## Request
Below are records to return verbatim; the pictures are to be dropped.

[Items from a dataset]
== Segment start ==

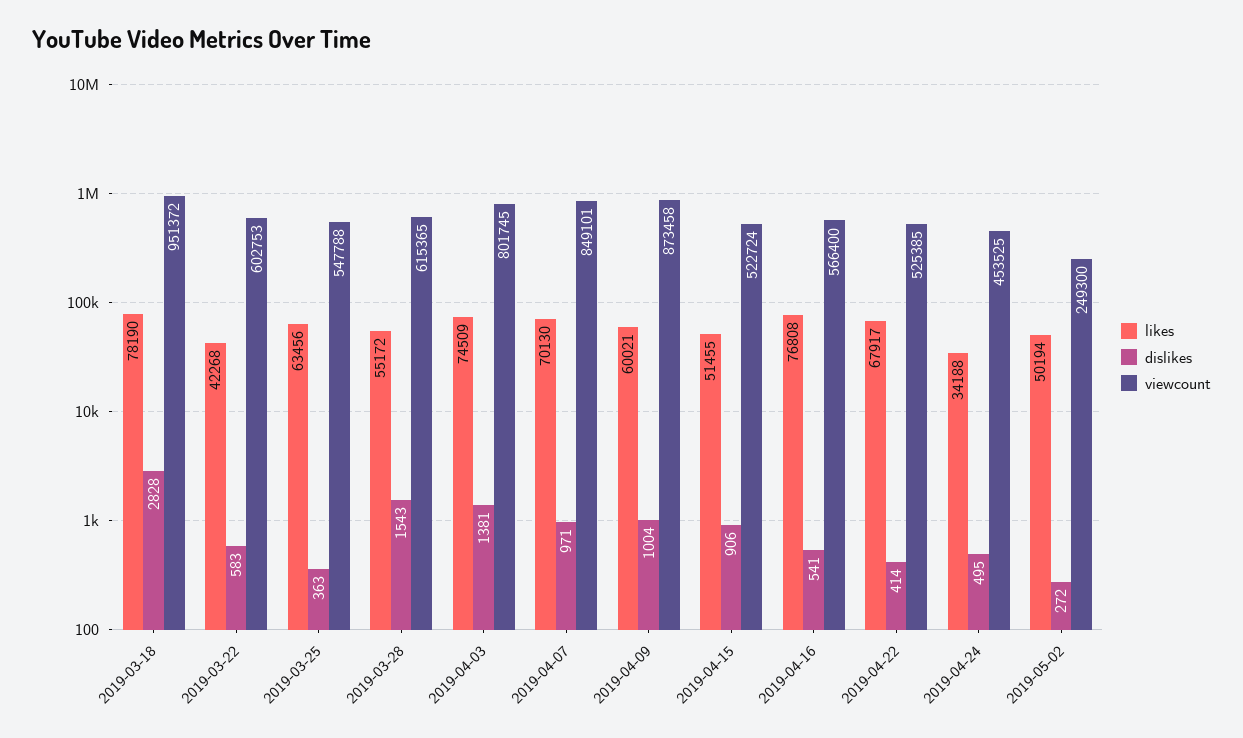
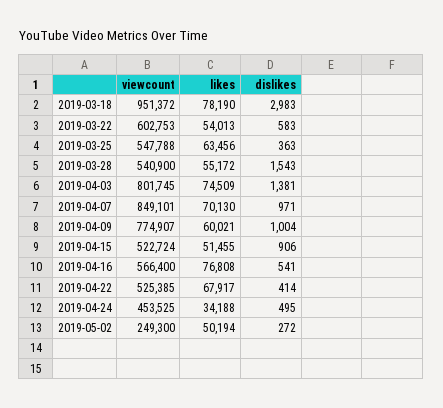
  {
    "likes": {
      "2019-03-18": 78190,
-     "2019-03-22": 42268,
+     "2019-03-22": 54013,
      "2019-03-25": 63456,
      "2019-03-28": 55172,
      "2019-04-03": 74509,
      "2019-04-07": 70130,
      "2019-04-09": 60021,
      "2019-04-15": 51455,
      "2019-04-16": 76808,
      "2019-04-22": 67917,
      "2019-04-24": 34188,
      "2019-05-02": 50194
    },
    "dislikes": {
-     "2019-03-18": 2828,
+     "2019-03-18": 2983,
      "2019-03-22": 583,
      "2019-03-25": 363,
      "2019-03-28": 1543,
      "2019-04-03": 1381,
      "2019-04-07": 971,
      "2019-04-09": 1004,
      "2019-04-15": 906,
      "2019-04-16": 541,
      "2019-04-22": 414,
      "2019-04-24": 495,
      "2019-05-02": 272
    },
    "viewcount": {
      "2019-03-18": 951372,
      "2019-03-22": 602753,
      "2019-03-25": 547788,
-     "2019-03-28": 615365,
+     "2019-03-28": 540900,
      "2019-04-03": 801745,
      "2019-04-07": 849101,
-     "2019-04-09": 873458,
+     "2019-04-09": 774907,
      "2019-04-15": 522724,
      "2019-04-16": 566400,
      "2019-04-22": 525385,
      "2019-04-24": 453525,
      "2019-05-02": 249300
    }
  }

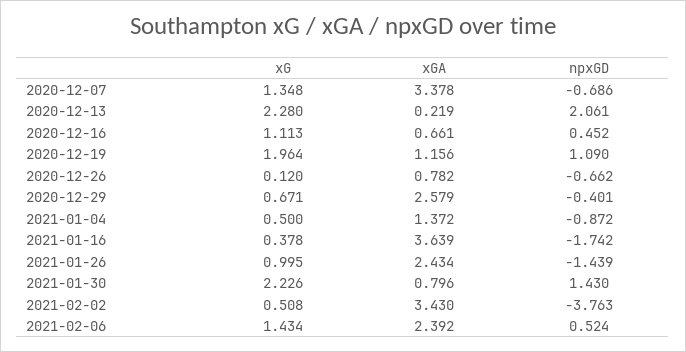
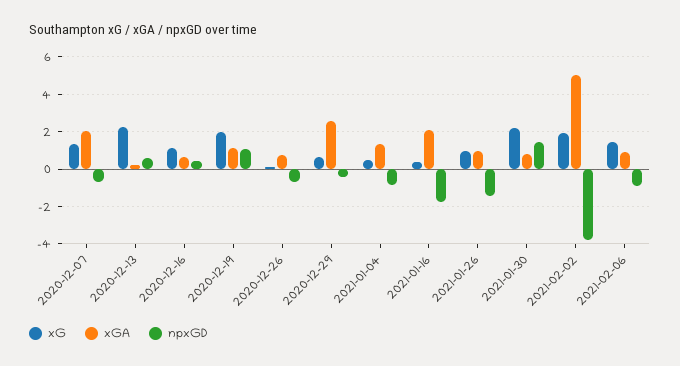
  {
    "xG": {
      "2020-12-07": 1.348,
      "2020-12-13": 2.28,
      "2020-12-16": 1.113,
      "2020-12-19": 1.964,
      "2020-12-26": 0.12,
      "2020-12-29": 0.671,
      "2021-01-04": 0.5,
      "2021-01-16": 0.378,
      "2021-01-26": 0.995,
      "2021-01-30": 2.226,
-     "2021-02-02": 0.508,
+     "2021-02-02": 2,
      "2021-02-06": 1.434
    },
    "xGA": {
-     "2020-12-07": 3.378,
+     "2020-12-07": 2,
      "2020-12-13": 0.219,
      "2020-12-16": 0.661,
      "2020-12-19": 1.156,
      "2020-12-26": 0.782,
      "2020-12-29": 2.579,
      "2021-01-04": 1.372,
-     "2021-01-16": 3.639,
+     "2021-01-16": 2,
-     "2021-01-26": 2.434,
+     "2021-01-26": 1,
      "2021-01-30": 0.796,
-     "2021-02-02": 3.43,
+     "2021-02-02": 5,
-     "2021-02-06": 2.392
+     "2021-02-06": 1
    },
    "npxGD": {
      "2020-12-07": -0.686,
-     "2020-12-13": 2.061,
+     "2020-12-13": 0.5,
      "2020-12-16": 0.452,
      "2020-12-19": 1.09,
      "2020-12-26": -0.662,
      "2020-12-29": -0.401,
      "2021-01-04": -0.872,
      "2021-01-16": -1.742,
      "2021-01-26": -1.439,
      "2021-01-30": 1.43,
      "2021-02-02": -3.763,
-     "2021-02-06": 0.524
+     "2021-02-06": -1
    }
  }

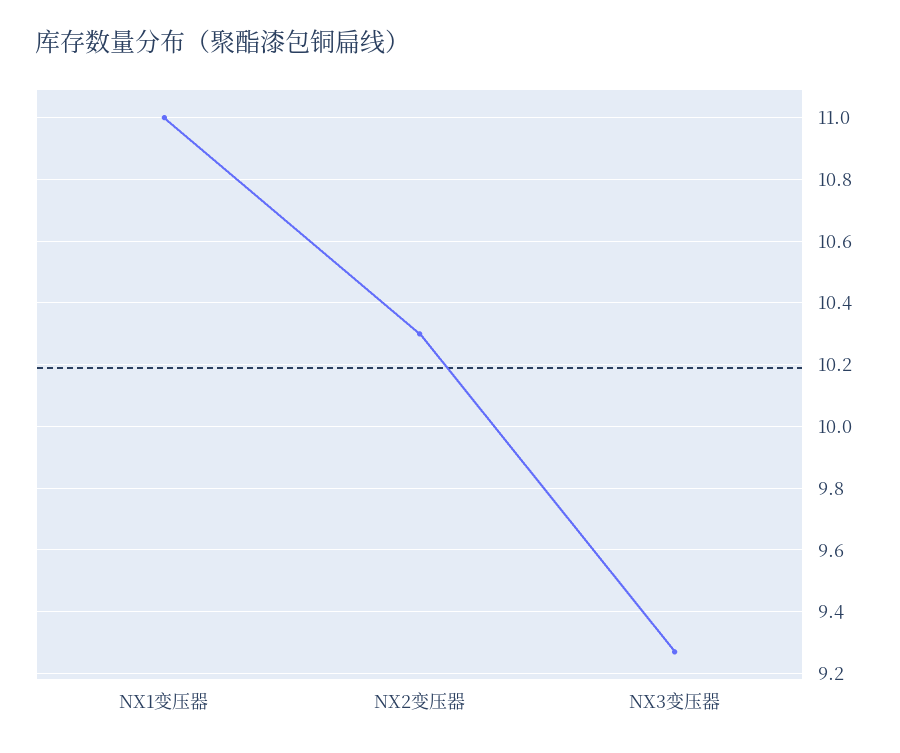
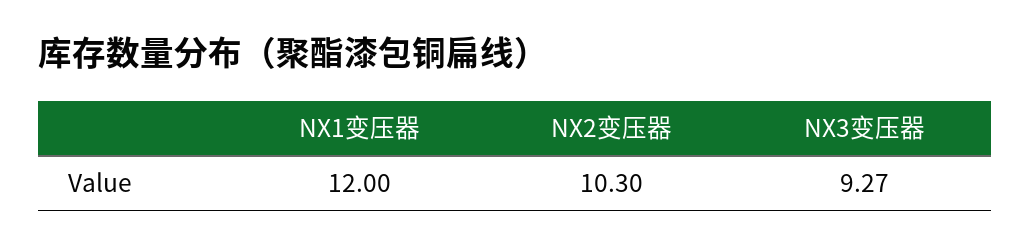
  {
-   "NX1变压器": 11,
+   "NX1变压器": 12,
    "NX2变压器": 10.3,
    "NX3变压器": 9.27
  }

== Segment end ==

## Result
  {
    "likes": {
      "2019-03-18": 78190,
-     "2019-03-22": 42268,
+     "2019-03-22": 54013,
      "2019-03-25": 63456,
      "2019-03-28": 55172,
      "2019-04-03": 74509,
      "2019-04-07": 70130,
      "2019-04-09": 60021,
      "2019-04-15": 51455,
      "2019-04-16": 76808,
      "2019-04-22": 67917,
      "2019-04-24": 34188,
      "2019-05-02": 50194
    },
    "dislikes": {
-     "2019-03-18": 2828,
+     "2019-03-18": 2983,
      "2019-03-22": 583,
      "2019-03-25": 363,
      "2019-03-28": 1543,
      "2019-04-03": 1381,
      "2019-04-07": 971,
      "2019-04-09": 1004,
      "2019-04-15": 906,
      "2019-04-16": 541,
      "2019-04-22": 414,
      "2019-04-24": 495,
      "2019-05-02": 272
    },
    "viewcount": {
      "2019-03-18": 951372,
      "2019-03-22": 602753,
      "2019-03-25": 547788,
-     "2019-03-28": 615365,
+     "2019-03-28": 540900,
      "2019-04-03": 801745,
      "2019-04-07": 849101,
-     "2019-04-09": 873458,
+     "2019-04-09": 774907,
      "2019-04-15": 522724,
      "2019-04-16": 566400,
      "2019-04-22": 525385,
      "2019-04-24": 453525,
      "2019-05-02": 249300
    }
  }

  {
    "xG": {
      "2020-12-07": 1.348,
      "2020-12-13": 2.28,
      "2020-12-16": 1.113,
      "2020-12-19": 1.964,
      "2020-12-26": 0.12,
      "2020-12-29": 0.671,
      "2021-01-04": 0.5,
      "2021-01-16": 0.378,
      "2021-01-26": 0.995,
      "2021-01-30": 2.226,
-     "2021-02-02": 0.508,
+     "2021-02-02": 2,
      "2021-02-06": 1.434
    },
    "xGA": {
-     "2020-12-07": 3.378,
+     "2020-12-07": 2,
      "2020-12-13": 0.219,
      "2020-12-16": 0.661,
      "2020-12-19": 1.156,
      "2020-12-26": 0.782,
      "2020-12-29": 2.579,
      "2021-01-04": 1.372,
-     "2021-01-16": 3.639,
+     "2021-01-16": 2,
-     "2021-01-26": 2.434,
+     "2021-01-26": 1,
      "2021-01-30": 0.796,
-     "2021-02-02": 3.43,
+     "2021-02-02": 5,
-     "2021-02-06": 2.392
+     "2021-02-06": 1
    },
    "npxGD": {
      "2020-12-07": -0.686,
-     "2020-12-13": 2.061,
+     "2020-12-13": 0.5,
      "2020-12-16": 0.452,
      "2020-12-19": 1.09,
      "2020-12-26": -0.662,
      "2020-12-29": -0.401,
      "2021-01-04": -0.872,
      "2021-01-16": -1.742,
      "2021-01-26": -1.439,
      "2021-01-30": 1.43,
      "2021-02-02": -3.763,
-     "2021-02-06": 0.524
+     "2021-02-06": -1
    }
  }

  {
-   "NX1变压器": 11,
+   "NX1变压器": 12,
    "NX2变压器": 10.3,
    "NX3变压器": 9.27
  }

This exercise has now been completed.